Marandi returned to the BJP after 14 years and the party now wants him to lead the state unit.
But a generation of new leaders isn't familiar with him, explains Radhika Ramaseshan.
Raghubar Das, former Jharkhand chief minister, was celebrated as a 'promising' leader of the Bharatiya Janata Party -- in a cast that encompassed a demographic scale spanning Pramod Sawant, Goa chief minister, in his early 40s to Das, the oldest, at 65.
Das's selection was an audacious experiment that Prime Minister Narendra Modi and the then BJP president, Amit Shah, went ahead with.
Das, who belonged to an OBC caste, was the first non-tribal CM of a state that has a 26 per cent Adivasi population.

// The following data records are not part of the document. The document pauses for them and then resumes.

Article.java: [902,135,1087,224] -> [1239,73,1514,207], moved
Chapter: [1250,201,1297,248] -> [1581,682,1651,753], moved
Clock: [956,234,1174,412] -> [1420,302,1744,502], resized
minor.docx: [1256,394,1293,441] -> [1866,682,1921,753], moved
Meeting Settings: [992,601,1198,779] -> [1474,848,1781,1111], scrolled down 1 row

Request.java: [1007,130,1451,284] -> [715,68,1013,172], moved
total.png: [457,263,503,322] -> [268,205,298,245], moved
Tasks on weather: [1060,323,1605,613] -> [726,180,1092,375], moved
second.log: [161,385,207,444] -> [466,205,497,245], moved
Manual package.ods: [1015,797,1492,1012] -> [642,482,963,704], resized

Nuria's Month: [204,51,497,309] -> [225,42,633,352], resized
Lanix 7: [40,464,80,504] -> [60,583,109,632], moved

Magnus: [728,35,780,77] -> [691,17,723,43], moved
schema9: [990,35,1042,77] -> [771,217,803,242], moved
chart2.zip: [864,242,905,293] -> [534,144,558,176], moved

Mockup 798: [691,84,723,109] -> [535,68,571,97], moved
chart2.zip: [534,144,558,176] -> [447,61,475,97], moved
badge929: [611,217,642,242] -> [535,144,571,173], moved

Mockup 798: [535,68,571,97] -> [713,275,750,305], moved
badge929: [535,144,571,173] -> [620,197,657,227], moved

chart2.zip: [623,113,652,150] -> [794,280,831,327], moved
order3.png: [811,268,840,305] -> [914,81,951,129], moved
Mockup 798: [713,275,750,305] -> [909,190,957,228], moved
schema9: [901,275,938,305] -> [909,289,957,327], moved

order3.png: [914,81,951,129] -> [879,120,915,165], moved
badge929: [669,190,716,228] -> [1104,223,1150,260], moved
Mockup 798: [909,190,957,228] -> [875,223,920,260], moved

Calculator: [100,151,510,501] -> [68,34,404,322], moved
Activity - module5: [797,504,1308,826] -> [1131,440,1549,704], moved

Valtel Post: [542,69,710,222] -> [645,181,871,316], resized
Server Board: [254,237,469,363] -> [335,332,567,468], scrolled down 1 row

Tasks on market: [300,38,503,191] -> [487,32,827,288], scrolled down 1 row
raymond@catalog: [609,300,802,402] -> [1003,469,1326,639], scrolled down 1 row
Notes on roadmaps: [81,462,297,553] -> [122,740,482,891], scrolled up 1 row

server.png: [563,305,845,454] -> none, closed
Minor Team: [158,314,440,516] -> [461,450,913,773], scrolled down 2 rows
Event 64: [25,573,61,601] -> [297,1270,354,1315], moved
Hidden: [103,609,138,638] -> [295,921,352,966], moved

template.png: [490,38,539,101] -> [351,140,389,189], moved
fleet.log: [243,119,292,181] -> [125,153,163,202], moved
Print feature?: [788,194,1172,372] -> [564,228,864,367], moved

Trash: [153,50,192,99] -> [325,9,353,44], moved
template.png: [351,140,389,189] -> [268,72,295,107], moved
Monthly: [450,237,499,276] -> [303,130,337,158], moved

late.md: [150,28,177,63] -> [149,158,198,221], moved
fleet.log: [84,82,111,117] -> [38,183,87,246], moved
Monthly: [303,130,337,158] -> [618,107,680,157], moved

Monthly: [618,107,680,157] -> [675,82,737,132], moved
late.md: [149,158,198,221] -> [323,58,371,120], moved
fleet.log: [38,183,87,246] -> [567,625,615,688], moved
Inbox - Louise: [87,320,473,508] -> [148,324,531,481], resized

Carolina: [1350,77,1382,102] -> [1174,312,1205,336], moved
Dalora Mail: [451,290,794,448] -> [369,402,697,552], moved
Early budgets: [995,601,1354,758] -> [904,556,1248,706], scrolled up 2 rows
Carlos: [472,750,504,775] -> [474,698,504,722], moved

After the BJP lost the assembly election in 2019 under Das’s stewardship, party leaders brought back Babulal Marandi -- Jharkhand's first chief minister after the state was created in 2000. Things were back to square one.
"Marandi was the right choice because he's our most popular leader," stated Deepak Prakash, the BJP's Jharkhand chief and Rajya Sabha MP.
A Ranchi-based political observer said: "He is the BJP's only grounded leader. The BJP was angling for Marandi before the Lok Sabha polls (2019); the ground was paved for his homecoming but vested interests scuppered the return."
It says something for the BJP’s single-minded effort to get Marandi back, after he quit in 2006, that in 2014, right after his victory, Modi reached out to Marandi and offered him a Rajya Sabha seat, something other quitters cannot hope for. Marandi refused.
"The intervening five or six years was bad for Marandi. He had no money to run his party," said a BJP source.
He formed the Jharkhand Vikas Morcha-Prajatantrik or JVM-P on whose symbol he won from the Kodarma Lok Sabha seat twice.
In February 2020, after Marandi returned to the BJP in the presence of Shah at a function in Ranchi, he faced his first test.
Assembly Speaker Ravindra Nath Mahto, who belongs to the Jharkhand Mukti Morcha-Congress-Rashtriya Janata Dal coalition, refused to recognise him as Opposition leader.
Marandi was elected the legislature party leader. The Speaker's contention was he won his seat as a JVM-P candidate and not the BJP's.
Aditya Sahu, the Jharkhand BJP's general secretary, called the Speaker’s move a 'conspiracy' against the Opposition.
The assembly secretariat listed Marandi as a BJP voter when the Rajya Sabha elections were conducted in June this year.
"No political party objected. There were no complaints, so why the objections now? It betrays a blatant political intent," alleged Sahu.
The concomitant effect of the deadlock was that the state information commission remained inoperative because information commissioners could not be appointed.
The process for appointing commissioners required scrutiny of the applicants by a panel that is chaired by the CM, with a Cabinet minister and the leader of the Opposition (LoP) as its members.
To overcome the stalemate over the LoP's post, the BJP toyed with the idea of getting Marandi to resign from his Dhanwar seat and contest one of the two upcoming assembly by-polls, preferably Dumka that was vacated by CM Hemant Soren, who kept Barhait -- the other seat he won.
"The plan is risky. If Marandi wins, he will be a hero. If he loses, it spells his political end," a BJP source said, adding, at 62, the leader had a long inning ahead of him.
There were other aspects to Marandi's comeback, an interesting element being the shape that the Jharkhand leadership could assume.
"The BJP has three leaders: Marandi, Das, and Arjun Munda," a political observer said.
Like Marandi and Das, Munda -- a central minister -- is a former CM, too.
Das has been inducted in BJP president J P Nadda's team as national vice-president with other ex-CMs Vasundhara Raje and Raman Singh.
"By moving Munda and Das to the Centre, the message is Marandi has got full opportunity to handle the state party.
"He is from the Rashtriya Swayamsevak Sangh and still has a good equation with the Sangh," the observer said.
On the flip side, some in the BJP believed Marandi’s 'fire has extinguished'.
"He draws support only from the BJP's hardcore cadre. He cannot make inroads among the Adivasis. Only Munda has the potential and he is sidelined," a source said.
A Jharkhand MP pointed out Marandi will have to start afresh in the BJP after being out of it for 14 years.
"A new generation of leaders has come up. These leaders are not familiar with him and he doesn't know them. He will have to walk an extra mile to bond with them."
Das's appointment as vice-president, an ornamental post in the BJP's organisational hierarchy, apparently beamed mixed messages that may impede Marandi's functioning.
"The cadre thinks vice-president is a key person and Das has been rehabilitated," a source said.
Das used the perception to signal he is still a factor in state politics.
The path ahead for Marandi is strewn with thorns.